Allah İçin Öfkelenmenin Mertebeleri
Bismillah.
Velâ ve Berâ yani yakınlığı Allah için göstermek ve
uzaklaşmayı Allah için yapmak kaidesi, İslam dininin olmazsa olmaz rükünlerinden
biridir. Bunun farz oluşuna delalet eden birçok Kur’ân ayetleri ve sahih sünnet
nasları, sahabe ve tabiinin icmaı ve insan fıtratının delaleti malum ve
meşhurdur. Bu delillerden birçoğunu daha önceki makale ve tercümelerimde
yayınlamıştım.
Bu yazıda ise sufiler ve mezhepçiler başta olmak üzere,
birçok kesimin kabullendiği bir isim olan İmam Şa’ranî rahimehullah’ın delillere
ve selefin menhecine uygun olarak ele aldığı, isabetli açıklamalarda bulunduğu
bir konuyu, İmam Şa’ranî’nin piyasada baskısı tükenmiş olan, “Hukuku’l-Uhuvveti Fi’l-İslam
adlı eserinden iktibas ederek ve tercüme bozukluklarını tashih ederek aktaracağım.

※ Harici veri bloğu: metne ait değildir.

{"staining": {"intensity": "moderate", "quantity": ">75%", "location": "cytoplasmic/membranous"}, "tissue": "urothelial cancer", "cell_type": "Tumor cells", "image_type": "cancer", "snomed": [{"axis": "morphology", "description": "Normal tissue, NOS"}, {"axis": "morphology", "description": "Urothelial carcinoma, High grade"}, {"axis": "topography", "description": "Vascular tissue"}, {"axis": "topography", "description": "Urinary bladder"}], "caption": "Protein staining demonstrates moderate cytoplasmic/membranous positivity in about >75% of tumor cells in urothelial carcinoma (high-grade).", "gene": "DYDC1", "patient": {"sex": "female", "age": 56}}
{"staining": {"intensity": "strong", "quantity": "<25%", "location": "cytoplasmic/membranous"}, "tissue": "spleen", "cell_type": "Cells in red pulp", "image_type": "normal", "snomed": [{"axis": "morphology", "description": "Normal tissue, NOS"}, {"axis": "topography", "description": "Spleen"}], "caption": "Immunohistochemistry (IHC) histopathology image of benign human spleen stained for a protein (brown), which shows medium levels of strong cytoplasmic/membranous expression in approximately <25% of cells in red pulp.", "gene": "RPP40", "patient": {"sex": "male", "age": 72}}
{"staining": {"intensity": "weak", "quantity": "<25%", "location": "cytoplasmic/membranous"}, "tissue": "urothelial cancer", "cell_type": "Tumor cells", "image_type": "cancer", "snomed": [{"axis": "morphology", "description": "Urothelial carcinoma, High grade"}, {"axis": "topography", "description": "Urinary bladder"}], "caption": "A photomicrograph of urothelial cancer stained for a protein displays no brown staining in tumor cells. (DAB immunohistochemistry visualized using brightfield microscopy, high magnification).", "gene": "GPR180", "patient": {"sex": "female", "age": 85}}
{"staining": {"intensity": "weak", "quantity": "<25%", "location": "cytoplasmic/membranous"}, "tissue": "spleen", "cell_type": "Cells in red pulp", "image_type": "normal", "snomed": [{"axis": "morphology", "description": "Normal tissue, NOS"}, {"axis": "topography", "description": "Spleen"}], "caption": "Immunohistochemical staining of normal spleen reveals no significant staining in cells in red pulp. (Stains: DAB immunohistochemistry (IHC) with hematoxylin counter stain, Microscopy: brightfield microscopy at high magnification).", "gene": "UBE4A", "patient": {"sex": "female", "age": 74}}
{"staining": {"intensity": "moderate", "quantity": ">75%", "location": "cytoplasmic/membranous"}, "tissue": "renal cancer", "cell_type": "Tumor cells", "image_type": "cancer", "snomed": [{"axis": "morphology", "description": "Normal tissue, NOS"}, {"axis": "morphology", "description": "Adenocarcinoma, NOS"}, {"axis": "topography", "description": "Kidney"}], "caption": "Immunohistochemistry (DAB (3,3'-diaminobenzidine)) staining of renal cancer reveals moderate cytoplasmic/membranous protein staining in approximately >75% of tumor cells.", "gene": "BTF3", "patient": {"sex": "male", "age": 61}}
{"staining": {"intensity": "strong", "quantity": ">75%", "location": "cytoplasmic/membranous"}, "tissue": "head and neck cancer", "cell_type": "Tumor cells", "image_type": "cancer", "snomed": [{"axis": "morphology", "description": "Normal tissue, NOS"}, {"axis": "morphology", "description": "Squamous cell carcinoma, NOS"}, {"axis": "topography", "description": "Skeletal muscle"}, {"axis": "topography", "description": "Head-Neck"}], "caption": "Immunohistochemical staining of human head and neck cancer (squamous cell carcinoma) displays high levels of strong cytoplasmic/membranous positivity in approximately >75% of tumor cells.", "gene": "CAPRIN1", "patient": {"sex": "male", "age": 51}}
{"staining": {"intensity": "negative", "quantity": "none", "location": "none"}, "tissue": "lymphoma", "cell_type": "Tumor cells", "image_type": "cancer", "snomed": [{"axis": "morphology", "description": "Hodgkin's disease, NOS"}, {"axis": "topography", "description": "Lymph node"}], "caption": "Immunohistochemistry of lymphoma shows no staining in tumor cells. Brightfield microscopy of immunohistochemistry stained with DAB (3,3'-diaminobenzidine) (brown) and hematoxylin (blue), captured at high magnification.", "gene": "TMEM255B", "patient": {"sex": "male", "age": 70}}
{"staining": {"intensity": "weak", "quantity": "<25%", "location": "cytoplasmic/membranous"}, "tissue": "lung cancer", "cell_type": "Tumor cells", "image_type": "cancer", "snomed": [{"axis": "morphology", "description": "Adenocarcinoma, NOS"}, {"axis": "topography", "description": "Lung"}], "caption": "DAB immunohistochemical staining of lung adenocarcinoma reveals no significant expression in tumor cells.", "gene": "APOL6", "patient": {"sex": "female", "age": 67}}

Bu iktibasın sebepleri şu şekildedir:
* Velâ ve berâ rüknünü savsaklamaya çalışan muasır sapıklık
önderlerinin, velâ ve bera esasını ümmetin selefinin icmaından devralarak
uygulayagelen Selefileri aşırılık ve sertlikle suçlamaları, “selefiler
kendilerinden başkasını hak üzerinde görmüyor ve başkalarının görüşlerine hoşgörüde
bulunmuyor” ithamında bulunmaları.
Hâlbuki Kur’ân’ı okuyan, bilen ve ondakilere tabi olan bir
kimsenin böyle bir mugalata yaparak tribünlere oynaması yakışıksız bir tutumdur
ve art niyet sergilemekten ibarettir. Çünkü âlemlerin rabbi, aziz kitabında:
“Hakkın dışında sapıklıktan başka ne vardır?” (Yunus
32) buyurmakta, kendisinin indirdiği vahiyden ibaret olan hakka aykırı olan her
unsuru batıl ve sapıklık olarak nitelemektedir. Yine Allah Teâlâ, rasulüne
şöyle demesini emretmiştir:
“Bu, hiç şüphesiz, benim dosdoğru yolumdur; bu itibarla
ona uyun; diğer yollara uymayın. Aksi halde sizi O'nun yolundan ayırır.”
(En’am 153) Pekçok yollar vardır ve bunlardan sadece bir tanesi Rasûlullah
sallallahu aleyhi ve sellem’in dosdoğru yoludur. Onun dışındaki yollar ise
Allah’ın yolundan ayıran yollardan ibarettir.
Rasûlullah sallallahu aleyhi ve sellem de: “Ümmetim
yetmiş üç fırkaya ayrılır. Bunlardan biri dışında hepsi ateştedir”
buyurmuş, sahabeler ateşten kurtulan o tek fırkanın hangisi olduğunu sorunca
da:
“Bugün benim ve ashabımın üzerinde olduğumuz yolda
olanlar” buyurmuştur. Bunu Ziyau’l-Makdisi, Hâkim ve başkaları Enes radiyallahu
anh’den sahih bir isnad ile rivayet etmişlerdir.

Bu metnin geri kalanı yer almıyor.